▶ _Work item_
Return every line of the listing below that contains the string "value", matching case exactly.

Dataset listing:
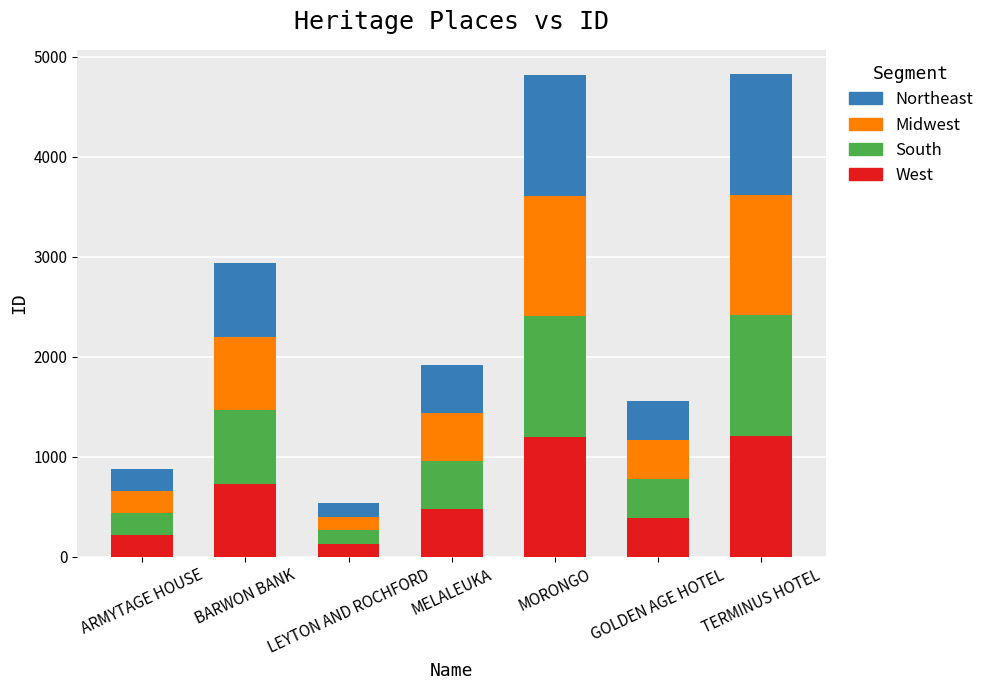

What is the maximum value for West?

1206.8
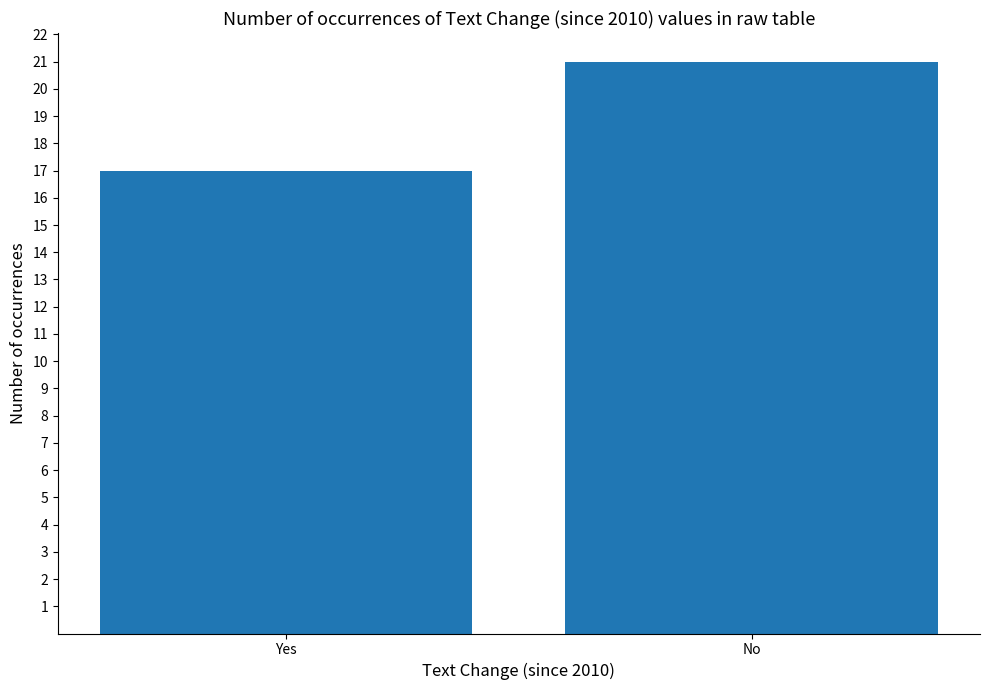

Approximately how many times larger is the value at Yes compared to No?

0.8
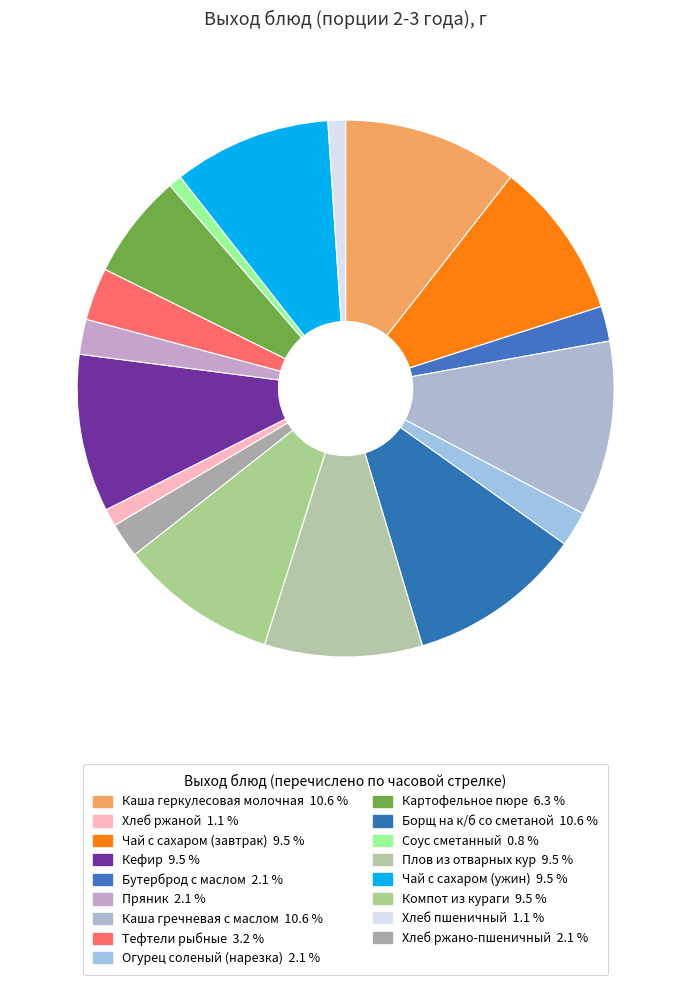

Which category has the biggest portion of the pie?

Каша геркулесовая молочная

▶ _Task response_
What is the maximum value for West?
Approximately how many times larger is the value at Yes compared to No?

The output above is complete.